God is but Love, and therefore so am I.
Our theme now is that God is Love and therefore, we are as well. The mantra-like nature of this sequence of lessons is a simple veil masking an exponentially deeper and more powerful idea: that we are not separate from God.
This is not to be understood as “in these bodies, with these personalities and stories, we shall be lifted up and incorporated into the perfect unity of God.”
Rather, it is to be understood as: what you are in truth is already one with God and never was and never will be otherwise. We are confused about what we are – no more than that but also, no less.
The second statement obviates the first. If we think that the egoic self – with its body-identification, its time and space orientation, and its language-based relationshps – is God, then we’re confused.
A Course in Miracles is about undoing that confusion. In this sequence of lessons, it de-emphasizes the intellectual approach that tends to dominate the curriculum, in favor of an almost call-and-response simplicity.

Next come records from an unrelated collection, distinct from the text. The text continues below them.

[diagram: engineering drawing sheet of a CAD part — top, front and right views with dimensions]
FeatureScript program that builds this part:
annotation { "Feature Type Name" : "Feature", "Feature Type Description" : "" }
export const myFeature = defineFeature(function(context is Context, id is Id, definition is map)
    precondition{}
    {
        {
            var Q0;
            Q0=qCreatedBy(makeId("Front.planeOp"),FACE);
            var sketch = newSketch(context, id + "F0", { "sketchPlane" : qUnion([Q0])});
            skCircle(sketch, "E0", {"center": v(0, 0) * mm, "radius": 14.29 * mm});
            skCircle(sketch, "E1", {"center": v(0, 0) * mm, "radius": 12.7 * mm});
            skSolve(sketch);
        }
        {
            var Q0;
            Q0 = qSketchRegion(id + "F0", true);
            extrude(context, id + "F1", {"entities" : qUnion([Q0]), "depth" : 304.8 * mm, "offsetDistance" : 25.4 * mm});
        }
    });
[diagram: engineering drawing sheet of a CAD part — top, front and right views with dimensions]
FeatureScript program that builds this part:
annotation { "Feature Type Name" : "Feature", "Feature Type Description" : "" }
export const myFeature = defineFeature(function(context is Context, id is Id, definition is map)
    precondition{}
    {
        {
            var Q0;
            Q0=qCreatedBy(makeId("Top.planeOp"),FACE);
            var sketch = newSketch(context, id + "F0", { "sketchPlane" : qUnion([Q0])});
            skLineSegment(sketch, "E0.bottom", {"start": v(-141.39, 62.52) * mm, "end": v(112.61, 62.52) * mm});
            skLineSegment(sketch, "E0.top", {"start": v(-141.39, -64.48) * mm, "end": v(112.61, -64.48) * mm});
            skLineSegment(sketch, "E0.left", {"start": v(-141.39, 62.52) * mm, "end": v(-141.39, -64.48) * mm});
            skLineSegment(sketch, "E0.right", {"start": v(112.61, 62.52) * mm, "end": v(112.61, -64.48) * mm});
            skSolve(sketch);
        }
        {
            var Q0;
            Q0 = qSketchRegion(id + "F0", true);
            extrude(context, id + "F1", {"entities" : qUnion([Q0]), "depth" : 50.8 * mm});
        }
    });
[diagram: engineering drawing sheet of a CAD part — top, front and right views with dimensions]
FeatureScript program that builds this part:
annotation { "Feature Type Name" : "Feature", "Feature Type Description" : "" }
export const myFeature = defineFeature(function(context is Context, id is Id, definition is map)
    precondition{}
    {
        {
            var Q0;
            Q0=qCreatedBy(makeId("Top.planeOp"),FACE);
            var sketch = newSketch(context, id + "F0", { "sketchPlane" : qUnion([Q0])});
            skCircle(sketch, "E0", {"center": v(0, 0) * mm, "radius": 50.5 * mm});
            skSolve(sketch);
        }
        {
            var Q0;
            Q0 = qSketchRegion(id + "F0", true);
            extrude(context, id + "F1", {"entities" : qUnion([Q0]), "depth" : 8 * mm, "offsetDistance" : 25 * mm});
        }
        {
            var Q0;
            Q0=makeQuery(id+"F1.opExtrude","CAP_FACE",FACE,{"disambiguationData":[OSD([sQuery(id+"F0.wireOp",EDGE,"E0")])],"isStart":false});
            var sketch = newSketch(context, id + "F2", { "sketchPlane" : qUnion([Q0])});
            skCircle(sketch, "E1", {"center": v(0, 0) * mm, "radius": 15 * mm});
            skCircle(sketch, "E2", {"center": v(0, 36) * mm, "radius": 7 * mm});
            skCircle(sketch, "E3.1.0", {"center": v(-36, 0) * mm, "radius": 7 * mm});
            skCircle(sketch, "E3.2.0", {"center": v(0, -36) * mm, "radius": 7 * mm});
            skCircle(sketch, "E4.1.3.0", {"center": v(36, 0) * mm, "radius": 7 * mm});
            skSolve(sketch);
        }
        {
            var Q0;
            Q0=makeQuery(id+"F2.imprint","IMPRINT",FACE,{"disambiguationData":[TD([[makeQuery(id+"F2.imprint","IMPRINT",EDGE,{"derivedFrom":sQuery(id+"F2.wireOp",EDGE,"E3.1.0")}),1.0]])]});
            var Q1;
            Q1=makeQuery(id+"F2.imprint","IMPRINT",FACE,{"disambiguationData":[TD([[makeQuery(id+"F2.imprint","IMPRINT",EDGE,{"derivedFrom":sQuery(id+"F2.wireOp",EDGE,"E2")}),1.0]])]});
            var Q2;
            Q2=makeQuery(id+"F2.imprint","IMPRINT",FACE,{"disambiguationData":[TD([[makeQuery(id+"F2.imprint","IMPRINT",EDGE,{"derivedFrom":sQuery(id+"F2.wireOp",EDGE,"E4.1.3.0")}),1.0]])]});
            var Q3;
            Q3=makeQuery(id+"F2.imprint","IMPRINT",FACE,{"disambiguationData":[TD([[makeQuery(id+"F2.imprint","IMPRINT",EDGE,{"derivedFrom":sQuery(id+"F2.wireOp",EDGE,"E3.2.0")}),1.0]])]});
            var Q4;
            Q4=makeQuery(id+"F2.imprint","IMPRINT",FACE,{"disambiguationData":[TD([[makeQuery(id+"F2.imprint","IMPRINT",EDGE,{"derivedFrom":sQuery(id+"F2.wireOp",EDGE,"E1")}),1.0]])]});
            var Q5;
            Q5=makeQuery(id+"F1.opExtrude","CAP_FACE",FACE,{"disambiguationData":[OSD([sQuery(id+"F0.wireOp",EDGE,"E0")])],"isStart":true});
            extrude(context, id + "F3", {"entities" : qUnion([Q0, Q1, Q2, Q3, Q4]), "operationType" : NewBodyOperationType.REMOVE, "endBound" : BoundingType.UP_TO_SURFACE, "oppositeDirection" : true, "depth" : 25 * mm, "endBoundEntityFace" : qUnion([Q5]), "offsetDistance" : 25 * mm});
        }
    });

If you hate this simplicity, don’t worry. It’s not a crime against God or Nature.
But if you find yourself responding to it – finding it welcome or easy, finding it affirming or familiar – know that somewhere in the deep past, ancestors praise and celebrate you, while in the future your descendents thank you. This is an old and veritable approach to learning.
So in this lesson, for example, the ancillary ideas are that everything we perceive is an echo of the Holy Spirit, who is the Voice for God, and that we are endowed with the power of decision.
These are not simple ideas. And yet the lesson does not invite us to go into them in an intellectual way – proving them wrong or right, say. Explaining them or theorizing about them.
Rather, the lesson asks us to put right and wrong aside – set analysis aside – and instead focus on something broader – that God is Love and we are not separate from God.
We are being asked to take a very lofty view of ourselves here, one that is beyond the reach of reason and evidence, and thus can only be reached by faith. Intellect is beside the point; sometimes it has to be.
The lesson is asking us to enter what Abhishiktanda called “the Cave of the Heart,” a domain of which Wittgenstein both was and wasn’t signifying when he observed that whatever lay beyond speech could not be spoken of, and thus silence was the better path.
We speak these words – repeat them, mantra-like – and when we are ready and willing, the Holy Spirit will take us to a place of stillness and silence in which the truth of our identity stands so clear and true that we will never again believe the silly idea that you are a body in a world, the latter of which isn’t real, and the former of which is doomed.